Avocado Mousse w/ Grapefruit Foam
Looking at this course was like studying a section cut of the earth. There were so many layers and textures, but unlike a geology class model, digging into this blend of avocado and citrus accents was far more satisfying.
Tortellini Pie
Ricotta, pig’s feet, San Marzano tomato, basil, Pecorino
The flaky pasta inspired crust revealed shredded, tender meat with the fresh kick of basil and salt from the Pecorino. Furthermore…look at that lobster shaped crust!
The Count Severino
“Since Justin loves Campari and drinking Negroni’s, we made a Campari based cocktail to pair with the [tortellini pie]. What better than an Italian based cocktail with a pasta course. It was Death’s Door Gin, Campari, and Cynar mixed with fresh grapefruit juice, and a cardamom and date syrup. It was topped with one of Justin’s salumis (a cocoa & pepper salumi).” – Spencer Warren
Faust’s Pact
“This is an Embury favorite. We muddle jalapeño with Angostura Bitters, then add lemon, Ginger Syrup, Basil Syrup, and Bluecoat Gin, then pour it up, and top with cayenne pepper. It is refreshing yet spicy, and it paired very well with the cured meats Justin had prepared.”
Antipasto
House cured meats (lomo and French style sopressata), pickles, farmstead cheeses
Laying Down the Broom
“The lemon from the dessert fit very well with the cassis (Black Currant) and the honey from the cocktail. I used Gekkeikan Sake & Plum wine, Barenjager Honey liquor, basil syrup, fresh lemon and cassis juice. Its light, refreshing taste complemented the tartness of the dessert.”
Pistachio Nougat
Lemon curd, white chocolate ganache, rhubarb gelee, balsamic-vanilla sabayone
The meal ended with a bang! The dessert was like a firework, both for its color and explosion of sharp, contrasting flavors.

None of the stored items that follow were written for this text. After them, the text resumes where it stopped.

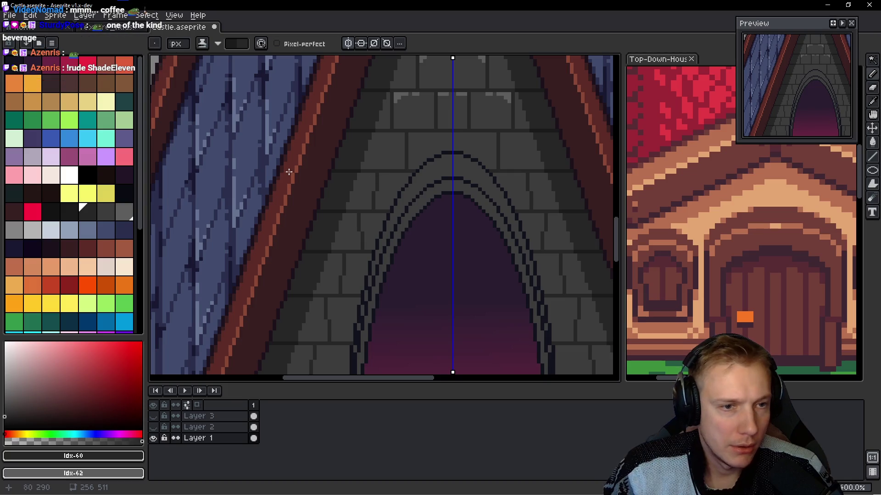
- Select the lighter grey, compare with the reference castle, and paint a first brick-top highlight, undoing part
{"action": "left_click", "coordinate": [411, 115], "text": "alt"}
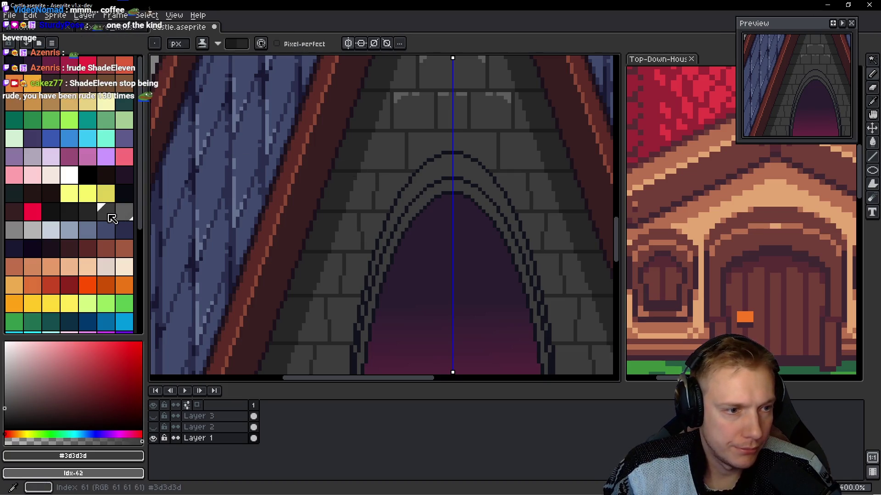
{"action": "scroll", "coordinate": [376, 121], "scroll_direction": "up", "scroll_amount": 2}
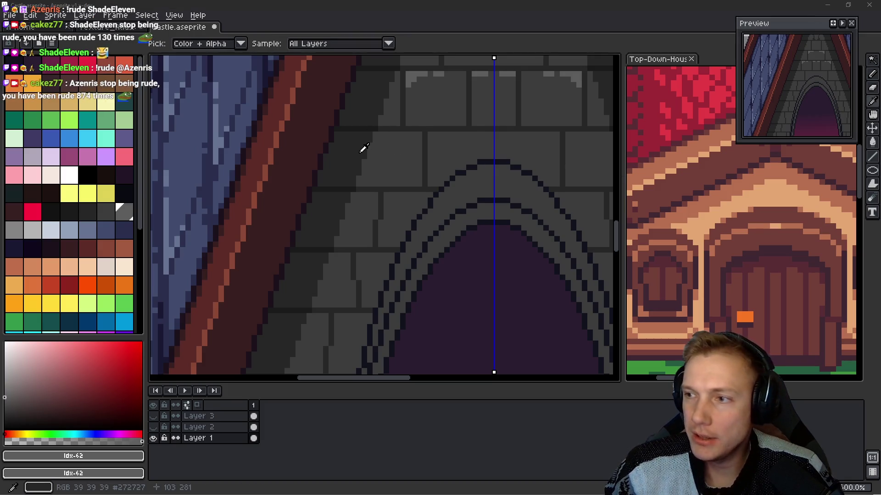
{"action": "key", "text": "alt+Tab"}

What Spencer Learned In The South…
And a very special finale…BOURBONS!
I wish I could say I sampled them all. Why didn’t I sample them all?!?
PS: Thanks to everyone who made this Sunday deliciously different from the rest…
Special thanks to Justin Severino and Spencer Warren for collaborating and creating a memorable, palate-teasing Sunday supper.
A very special thanks to Adam Milliron for thinking, “Who is passionate about slow foods and artisan cocktails and would appreciate this experience?” and more importantly for answering that question with my name and my special one’s name!
Special thanks to our dining partners for putting up with the fact that Adam and I like taking pictures…of EVERYTHING. You were a patient pair, and we appreciated your willingness to stare at food, wide eyed and salivating, as we tried to capture the perfect shots. You are gems!